At the request of Members of Congress, the Federal Trade Commission announced it will delay enforcement of the new “Red Flags Rule” again -- until June 1, 2010.
This is the fourth time that the FTC has delayed enforcement of the regulations that require financial institutions and creditors to develop and implement a written identity theft prevention program to detect, prevent, and respond to patterns, practices, or specific activities that may indicate identity theft. The regulations were included in the Fair and Accurate Credit Transactions Act (FACT Act) and institutions were expected to be in compliance by Nov. 1, 2008, but the FTC pushed back the start of enforcement until Nov. 1, 2009.

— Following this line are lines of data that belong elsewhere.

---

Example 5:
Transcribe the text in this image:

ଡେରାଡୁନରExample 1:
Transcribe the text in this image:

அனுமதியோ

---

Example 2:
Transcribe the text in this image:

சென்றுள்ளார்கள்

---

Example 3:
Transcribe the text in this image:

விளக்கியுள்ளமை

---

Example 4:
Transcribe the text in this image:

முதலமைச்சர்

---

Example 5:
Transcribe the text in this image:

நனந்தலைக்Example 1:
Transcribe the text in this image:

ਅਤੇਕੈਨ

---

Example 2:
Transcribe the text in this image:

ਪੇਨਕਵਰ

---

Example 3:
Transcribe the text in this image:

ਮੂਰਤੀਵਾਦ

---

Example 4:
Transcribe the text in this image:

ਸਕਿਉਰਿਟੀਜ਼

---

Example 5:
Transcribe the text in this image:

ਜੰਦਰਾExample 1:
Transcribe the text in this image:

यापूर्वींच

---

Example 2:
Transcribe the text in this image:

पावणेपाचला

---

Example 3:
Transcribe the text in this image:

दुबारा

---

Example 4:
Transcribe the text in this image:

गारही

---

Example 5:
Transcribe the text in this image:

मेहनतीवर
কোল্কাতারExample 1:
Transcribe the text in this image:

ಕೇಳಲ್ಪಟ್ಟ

A bill to exclude some businesses from the rule passed the U.S. House of Representatives in October and awaits action in the Senate. H.R. 3763 excludes from the meaning of “creditor” any health care practice, accounting practice, or legal practice with 20 or fewer employees. The bill also excludes any other business which the FTC determines: (1) knows all its customers or clients individually; (2) only performs services in or around the residences of its customers; or (3) has not experienced incidents of identity theft, and identity theft is rare for businesses of that type.

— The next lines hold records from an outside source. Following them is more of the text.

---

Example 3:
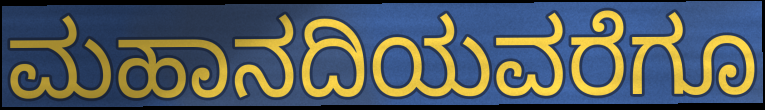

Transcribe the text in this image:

ಮಹಾನದಿಯವರೆಗೂ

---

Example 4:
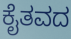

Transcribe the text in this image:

ಕೈತವದ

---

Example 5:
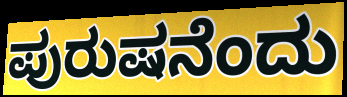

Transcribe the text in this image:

ಪುರುಷನೆಂದುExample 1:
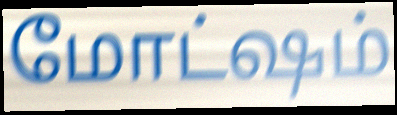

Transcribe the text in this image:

மோட்ஷம்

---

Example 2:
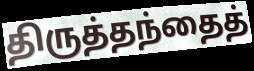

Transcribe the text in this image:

திருத்தந்தைத்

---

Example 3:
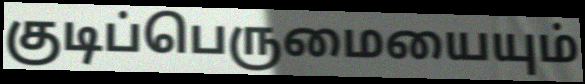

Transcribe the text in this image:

குடிப்பெருமையையும்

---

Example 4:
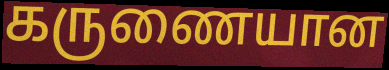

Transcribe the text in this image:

கருணையான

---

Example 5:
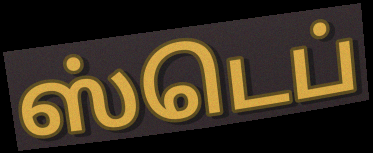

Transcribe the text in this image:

ஸ்டெப்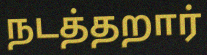
நடத்தறார்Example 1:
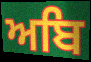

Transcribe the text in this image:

ਅਬਿ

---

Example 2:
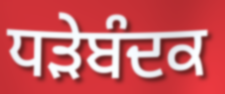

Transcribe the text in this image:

ਧੜੇਬੰਦਕ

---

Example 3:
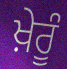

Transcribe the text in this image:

ਖ਼ੇਰੂੰ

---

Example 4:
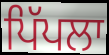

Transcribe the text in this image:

ਪਿੱਪਲਾ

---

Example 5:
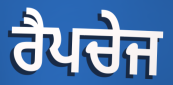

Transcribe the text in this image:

ਰੈਪਚੇਜ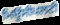
ਮਿਊਂਸੀਪਲਟੀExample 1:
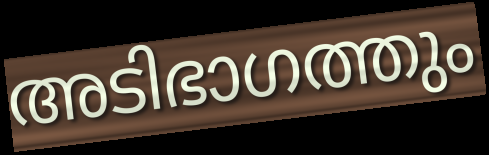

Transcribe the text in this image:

അടിഭാഗത്തും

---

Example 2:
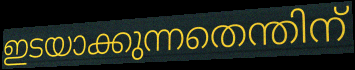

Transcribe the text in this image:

ഇടയാക്കുന്നതെന്തിന്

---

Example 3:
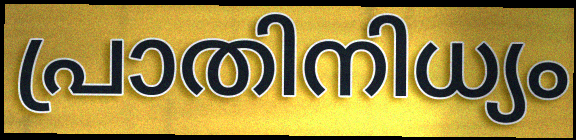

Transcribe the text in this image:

പ്രാതിനിധ്യം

On Oct. 14, 2008, the Department of Education announced that the "Red Flags Rules" apply to institutions participating in the Federal Perkins Loan Program and may apply to other credit programs administered by an institution. The rule states that "creditors" holding "covered accounts" must comply with the law. The rules have a broad definition of "creditors" and "covered accounts" that is applicable to many colleges.
Naomi Lefkovitz, an attorney in the FTC's Division of Privacy and Identity Protection, said that institutions will generally be subject to "Red Flag" requirements if they loan money and collect it. If an institution is a "creditor" it must then determine if it is holding "covered accounts" - a consumer account that involves multiple payments or transactions (a loan that is billed or payable monthly).

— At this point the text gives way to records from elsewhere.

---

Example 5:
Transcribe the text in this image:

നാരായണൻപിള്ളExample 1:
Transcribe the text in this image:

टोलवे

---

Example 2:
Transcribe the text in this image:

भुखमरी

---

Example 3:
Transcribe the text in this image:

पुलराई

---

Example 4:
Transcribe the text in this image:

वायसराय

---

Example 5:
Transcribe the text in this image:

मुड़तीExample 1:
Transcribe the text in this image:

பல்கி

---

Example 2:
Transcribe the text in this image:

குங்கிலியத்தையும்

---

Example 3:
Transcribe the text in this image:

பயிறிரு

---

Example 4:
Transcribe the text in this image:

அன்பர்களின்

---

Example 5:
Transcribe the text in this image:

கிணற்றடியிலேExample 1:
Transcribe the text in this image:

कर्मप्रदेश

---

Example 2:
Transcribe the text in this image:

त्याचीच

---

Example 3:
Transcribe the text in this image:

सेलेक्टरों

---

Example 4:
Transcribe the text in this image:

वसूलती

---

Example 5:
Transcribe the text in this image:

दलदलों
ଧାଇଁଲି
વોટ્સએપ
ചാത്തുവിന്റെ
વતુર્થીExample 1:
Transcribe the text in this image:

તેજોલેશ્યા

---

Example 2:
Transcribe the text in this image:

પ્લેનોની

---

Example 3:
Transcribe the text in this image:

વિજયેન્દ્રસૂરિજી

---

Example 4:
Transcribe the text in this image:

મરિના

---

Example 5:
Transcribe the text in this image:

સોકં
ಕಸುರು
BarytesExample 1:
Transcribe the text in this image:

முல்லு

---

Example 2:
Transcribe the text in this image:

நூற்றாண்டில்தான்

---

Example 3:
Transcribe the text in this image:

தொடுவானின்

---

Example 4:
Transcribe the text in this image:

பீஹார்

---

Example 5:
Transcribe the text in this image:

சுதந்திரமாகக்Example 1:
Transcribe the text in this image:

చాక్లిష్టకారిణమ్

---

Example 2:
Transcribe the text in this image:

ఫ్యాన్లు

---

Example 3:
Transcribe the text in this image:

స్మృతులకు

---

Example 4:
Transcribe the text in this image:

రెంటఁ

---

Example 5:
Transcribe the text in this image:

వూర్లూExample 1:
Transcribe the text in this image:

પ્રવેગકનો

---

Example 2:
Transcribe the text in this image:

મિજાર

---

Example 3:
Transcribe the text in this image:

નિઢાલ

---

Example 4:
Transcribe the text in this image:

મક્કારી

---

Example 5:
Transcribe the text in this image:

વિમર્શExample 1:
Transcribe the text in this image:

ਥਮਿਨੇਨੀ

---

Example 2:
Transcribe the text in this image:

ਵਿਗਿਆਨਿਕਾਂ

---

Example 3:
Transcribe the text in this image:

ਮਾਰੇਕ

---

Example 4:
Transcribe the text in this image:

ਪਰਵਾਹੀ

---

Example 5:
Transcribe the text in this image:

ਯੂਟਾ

Under this definition, the following activities could make institutions a "creditor" with "covered accounts:"
- participating in the Federal Perkins Loan program,
- participating as a school lender in the FFELP,
- offering institutional loans to students, faculty, or staff, or
- offering an extended tuition payment plan throughout the semester instead of requiring full payment at the beginning of the semester.